The answer must repeat every record exactly, with no pictures in it.

Top of ENTRIES SHOWN

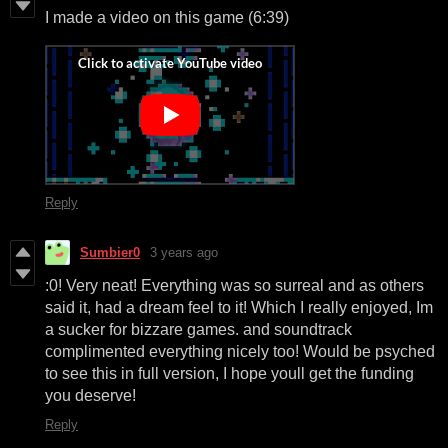
I made a video on this game (6:39)
Reply
Sumbier0
3 years ago
:0! Very neat! Everything was so surreal and as others
said it, had a dream feel to it! Which I really enjoyed, Im
a sucker for bizzare games. and soundtrack
complimented everything nicely too! Would be psyched
to see this in full version, I hope youll get the funding
you deserve!
Reply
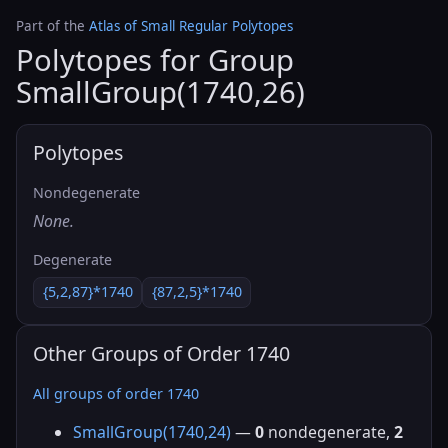
Part of the
Atlas of Small Regular Polytopes
Polytopes for Group
SmallGroup(1740,26)
Polytopes
Nondegenerate
None.
Degenerate
{5,2,87}*1740
{87,2,5}*1740
Other Groups of Order 1740
All groups of order 1740
SmallGroup(1740,24)
—
0
nondegenerate,
2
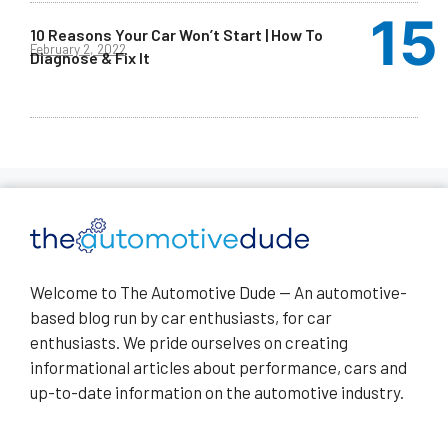
10 Reasons Your Car Won’t Start | How To
February 2, 2022
Diagnose & Fix It
Welcome to The Automotive Dude — An automotive-
based blog run by car enthusiasts, for car
enthusiasts. We pride ourselves on creating
informational articles about performance, cars and
up-to-date information on the automotive industry.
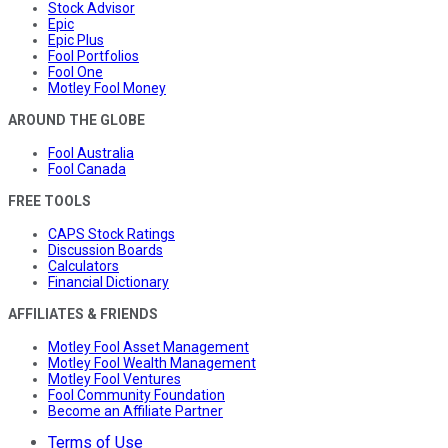
Stock Advisor
Epic
Epic Plus
Fool Portfolios
Fool One
Motley Fool Money
AROUND THE GLOBE
Fool Australia
Fool Canada
FREE TOOLS
CAPS Stock Ratings
Discussion Boards
Calculators
Financial Dictionary
AFFILIATES & FRIENDS
Motley Fool Asset Management
Motley Fool Wealth Management
Motley Fool Ventures
Fool Community Foundation
Become an Affiliate Partner
Terms of Use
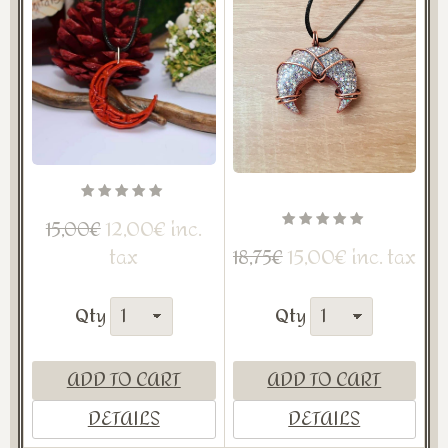
12,00€ inc.
15,00€
tax
15,00€ inc. tax
18,75€
Qty
Qty
ADD TO CART
ADD TO CART
DETAILS
DETAILS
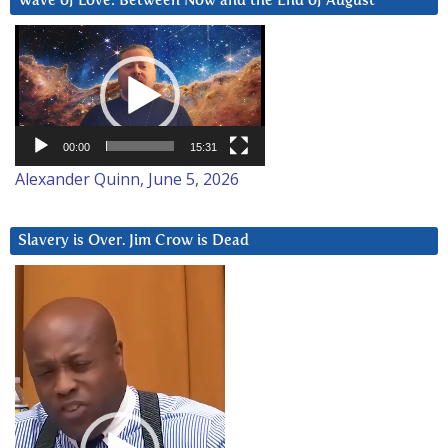
Wave of Love: Between Now and the End of August
Video
Player
00:00
15:31
Alexander Quinn, June 5, 2026
Slavery is Over. Jim Crow is Dead
Video
Player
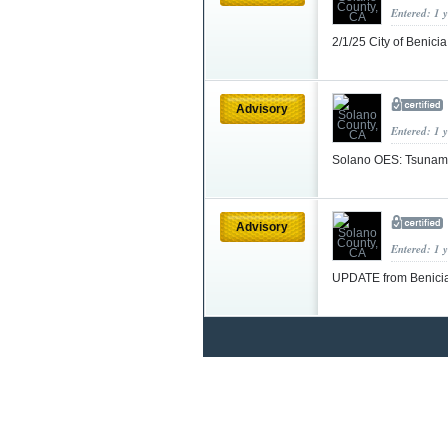
Entered: 1 
2/1/25 City of Benici
Advisory
Entered: 1 
Solano OES: Tsunam
Advisory
Entered: 1 
UPDATE from Benicia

Bottom of ENTRIES SHOWN

> EXPECTED ANSWER:
I made a video on this game (6:39)
Reply
Sumbier0
3 years ago
:0! Very neat! Everything was so surreal and as others
said it, had a dream feel to it! Which I really enjoyed, Im
a sucker for bizzare games. and soundtrack
complimented everything nicely too! Would be psyched
to see this in full version, I hope youll get the funding
you deserve!
Reply
Part of the
Atlas of Small Regular Polytopes
Polytopes for Group
SmallGroup(1740,26)
Polytopes
Nondegenerate
None.
Degenerate
{5,2,87}*1740
{87,2,5}*1740
Other Groups of Order 1740
All groups of order 1740
SmallGroup(1740,24)
—
0
nondegenerate,
2
10 Reasons Your Car Won’t Start | How To
February 2, 2022
Diagnose & Fix It
Welcome to The Automotive Dude — An automotive-
based blog run by car enthusiasts, for car
enthusiasts. We pride ourselves on creating
informational articles about performance, cars and
up-to-date information on the automotive industry.
Stock Advisor
Epic
Epic Plus
Fool Portfolios
Fool One
Motley Fool Money
AROUND THE GLOBE
Fool Australia
Fool Canada
FREE TOOLS
CAPS Stock Ratings
Discussion Boards
Calculators
Financial Dictionary
AFFILIATES & FRIENDS
Motley Fool Asset Management
Motley Fool Wealth Management
Motley Fool Ventures
Fool Community Foundation
Become an Affiliate Partner
Terms of Use
12,00€ inc.
15,00€
tax
15,00€ inc. tax
18,75€
Qty
Qty
ADD TO CART
ADD TO CART
DETAILS
DETAILS
Wave of Love: Between Now and the End of August
Video
Player
00:00
15:31
Alexander Quinn, June 5, 2026
Slavery is Over. Jim Crow is Dead
Video
Player
Entered: 1 
2/1/25 City of Benici
Advisory
Entered: 1 
Solano OES: Tsunam
Advisory
Entered: 1 
UPDATE from Benicia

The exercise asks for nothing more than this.